• **Exercises**
A) Rewrite the post on types of history, everything from "Whig: A British" down to "of the past.", using "freedom" in place of "liberty".
B) Extend the post on types of history past its final line.

I know this is really simple (and something I've gone over heaps of times) - but can someone please define the different types of history - e.g. modern, post-modern etc?? My teacher never actually explicitly taught it, so I'm trying to study but v confused!
Hey,
Medieval/Early modern: Chronicling the working out of God’s purpose in the world.
Enlightenment: A process from ignorance to truth, intellectual mood was a key feature, was anti-religious as they had a confidence in reasons. Human nature was universal, unchanging and unhistorical.
Romantic: Similar timing to the Enlightenment however a reaction against it, about free expression, creativity and anti-reason, sees history as a thing of beauty not science. See the past as exciting and different, purpose was to find out about the past as something to cherish and preserve.
Scientific (e.g Ranke): Apply methods learnt as a philologist to the study of historical texts in order to achieve objectivity. Helped establish history as a separate discipline from philosophy. Introduced methods, such as source analysis to determine whether a text was true or corrupted by later interpretations.
Empiricism: Experience, which is based on observation and experimentation, is the source of knowledge.
Whig: A British political party whose origin laid in constitutional monarchism opposed to absolute monarchy. Presents the past as an inevitable progression towards liberty and enlightenment. Shows emotions and thoughts of the past.
Nationalist: Assumed the ‘nation-state’ was the primary object of historical study. Historians aim was to study the origins, development of states and their relations with one another.
Relativist: The ‘aspect of things’ changed with the position of the observer. Historians were guided as to what was important in the past, by their present concerns. Therefore, truth is related to the person who wrote it or the time in which it was written.
Total history: A total history of one place at one time, incorporating mentalities, the event and the long term as well as combining with other disciplines such as anthropological, econometric, demographic and more traditional political history.

• **Data listing**
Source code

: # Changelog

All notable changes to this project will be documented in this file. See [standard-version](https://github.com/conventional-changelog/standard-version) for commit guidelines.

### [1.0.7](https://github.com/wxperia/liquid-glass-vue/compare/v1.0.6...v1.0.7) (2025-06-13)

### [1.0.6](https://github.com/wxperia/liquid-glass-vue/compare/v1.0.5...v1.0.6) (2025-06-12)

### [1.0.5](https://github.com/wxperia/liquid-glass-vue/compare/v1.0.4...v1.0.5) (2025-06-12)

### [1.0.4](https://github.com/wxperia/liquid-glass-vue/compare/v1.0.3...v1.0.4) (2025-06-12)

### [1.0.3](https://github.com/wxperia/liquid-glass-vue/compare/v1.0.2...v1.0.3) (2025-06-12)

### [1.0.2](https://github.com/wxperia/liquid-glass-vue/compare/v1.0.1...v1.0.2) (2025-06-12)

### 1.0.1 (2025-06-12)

• **Exercise results**
A)
Whig: A British political party whose origin laid in constitutional monarchism opposed to absolute monarchy. Presents the past as an inevitable progression towards freedom and enlightenment. Shows emotions and thoughts of the past.

B)
Public History: Forms of historical representation which are produced outside the academy, either directly addressing a large general audience, or for public, often governmental purposes. Public historians wish to provide history that is accessible and easy to understand by everybody. Examples of public history include museums, historical films, radio, television, historical sites, commemorations, and re-enactments. Public historians believe that anyone can write history. Conversely, academic historians with degrees/qualifications in history and have written books on their subjects (not for a general public audience).
Modernism: Human reason can lead to truth/reality by a logical process. History is progressing, creating scientific laws of behaviour, the belief in morality and ‘eternal truth’. Modernism was rejected due to the horrors of the machine guns of WW1 and the atomic bombs of WW2.
Structuralism: Language reflects our thoughts and the reality around us. Language has a set of laws/structure. Words have an encompassing reality and meanings of words represent different realities for people.
Post-Modernism: A deliberate rejection of modernism. The belief that here is no objective truth, instead knowledge is about creating and maintaining power-relationships. Language is central to our understanding of anything and language is fluid where meanings change and mean different things to different people. Goes as far to say that history is fiction.
Post-structuralism: Questions the stability of meaning and recognises that signifiers and signs are not fixed. Meaning constantly changes so we can only ground our signifiers according to what they are not (e.g cat is not a dog). Therefore, this leads to a constant endless cycle of deferral.
Big History: Looks at the history of humanity as a whole and aims to explain how everything came to be and where everything is going. It is a reaction against post-modernism.
Hope this helps!!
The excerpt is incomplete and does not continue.